(Task requirements): Copy all of the material below word for word, leaving out the pictures.

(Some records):
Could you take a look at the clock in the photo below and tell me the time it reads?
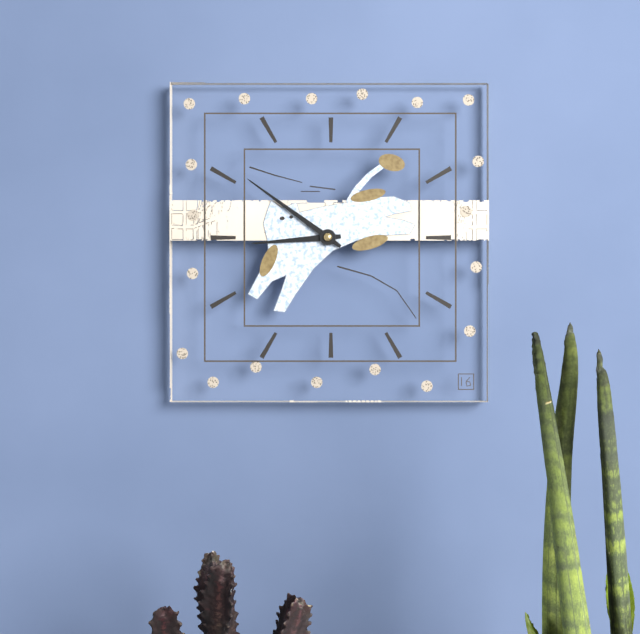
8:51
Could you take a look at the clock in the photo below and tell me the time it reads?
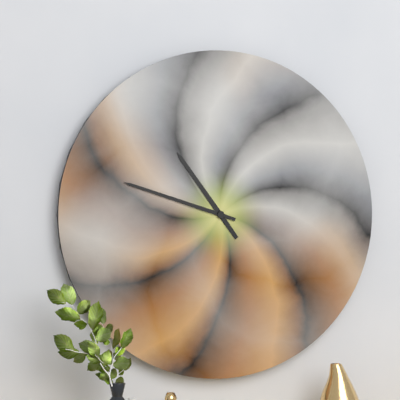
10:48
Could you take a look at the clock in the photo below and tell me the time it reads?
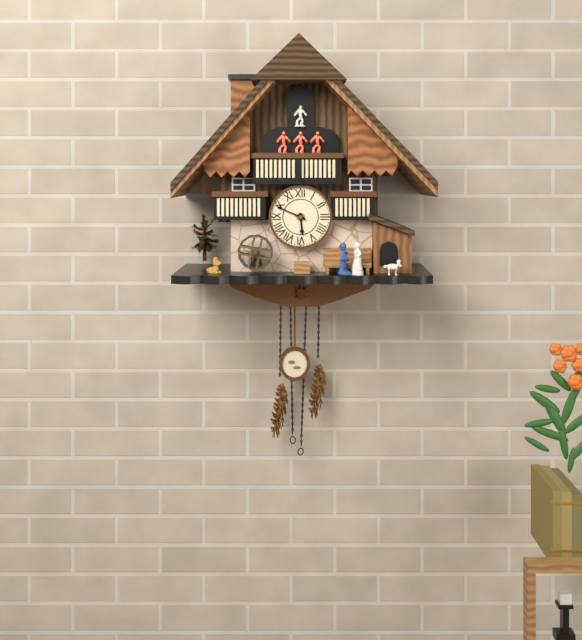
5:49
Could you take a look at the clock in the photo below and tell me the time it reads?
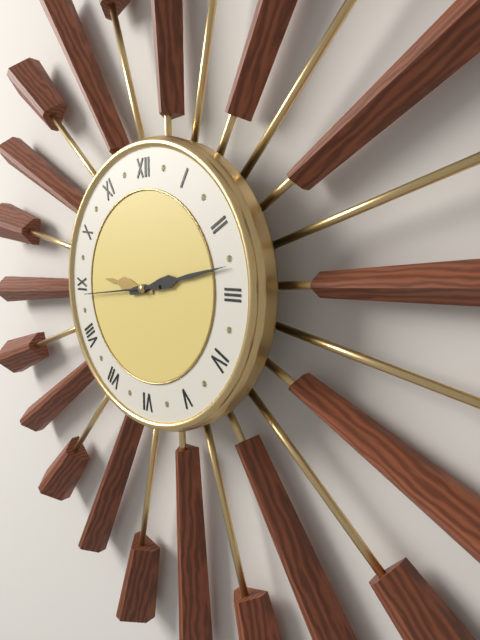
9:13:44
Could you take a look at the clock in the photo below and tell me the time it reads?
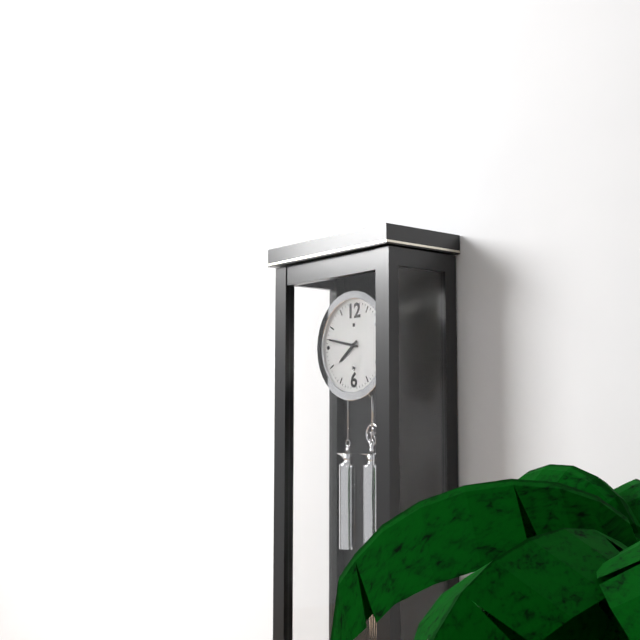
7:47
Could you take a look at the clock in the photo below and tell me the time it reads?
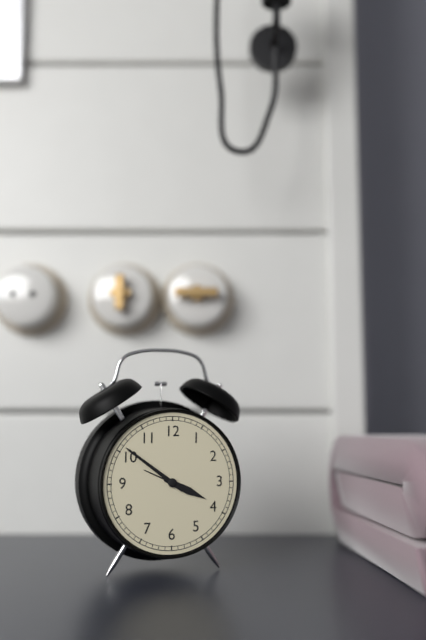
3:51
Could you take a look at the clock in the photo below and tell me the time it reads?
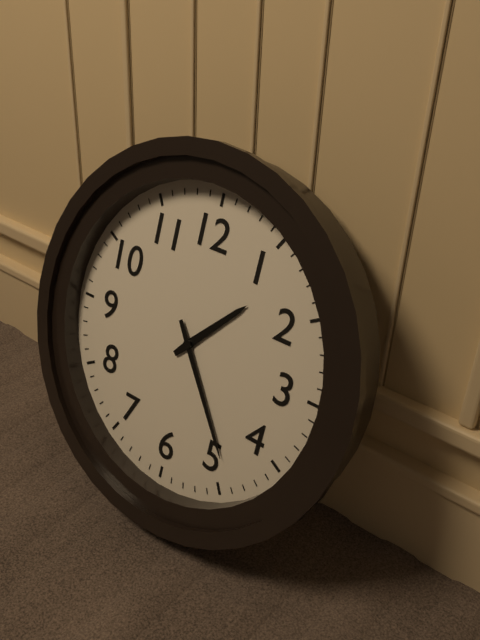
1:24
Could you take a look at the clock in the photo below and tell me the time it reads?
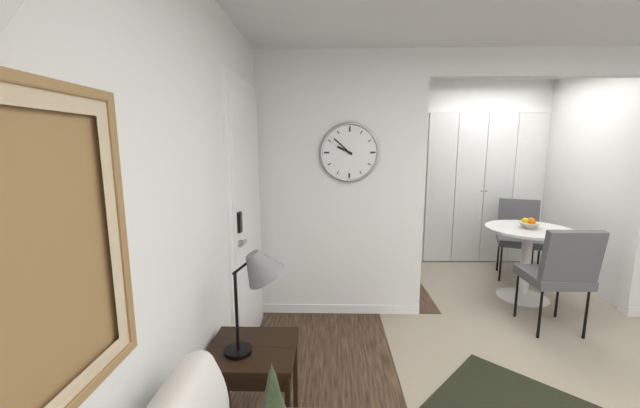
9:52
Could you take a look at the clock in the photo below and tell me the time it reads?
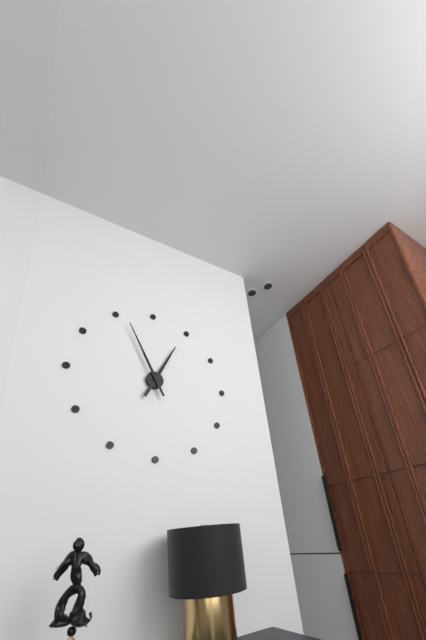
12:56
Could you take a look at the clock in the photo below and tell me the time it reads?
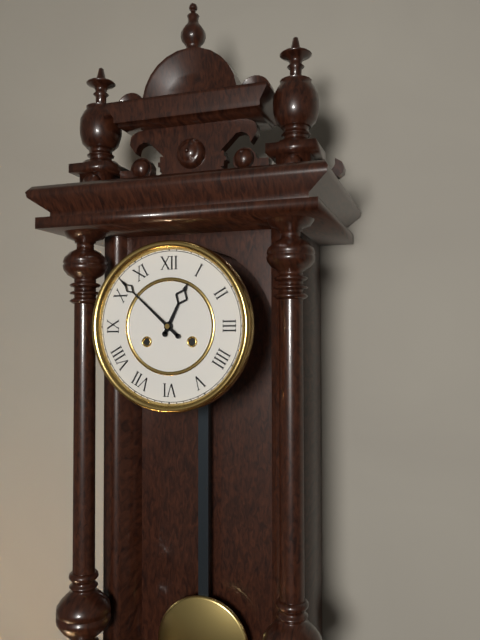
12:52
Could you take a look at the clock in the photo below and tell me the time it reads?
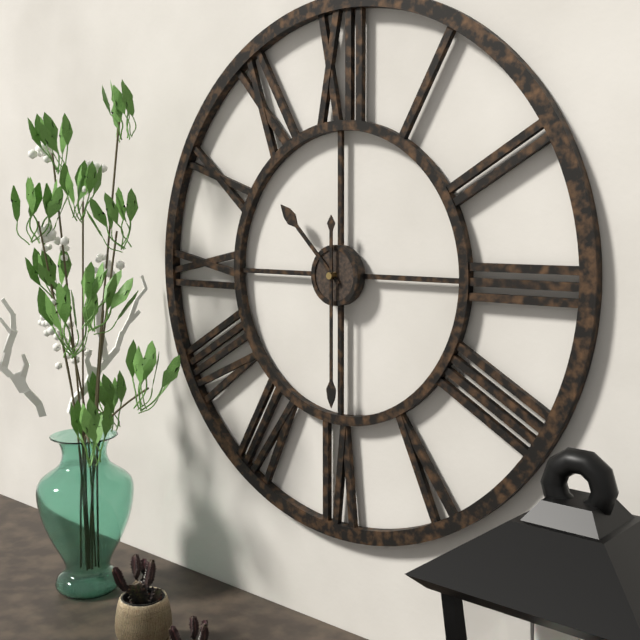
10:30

(Result):
Could you take a look at the clock in the photo below and tell me the time it reads?
8:51
Could you take a look at the clock in the photo below and tell me the time it reads?
10:48
Could you take a look at the clock in the photo below and tell me the time it reads?
5:49
Could you take a look at the clock in the photo below and tell me the time it reads?
9:13:44
Could you take a look at the clock in the photo below and tell me the time it reads?
7:47
Could you take a look at the clock in the photo below and tell me the time it reads?
3:51
Could you take a look at the clock in the photo below and tell me the time it reads?
1:24
Could you take a look at the clock in the photo below and tell me the time it reads?
9:52
Could you take a look at the clock in the photo below and tell me the time it reads?
12:56
Could you take a look at the clock in the photo below and tell me the time it reads?
12:52
Could you take a look at the clock in the photo below and tell me the time it reads?
10:30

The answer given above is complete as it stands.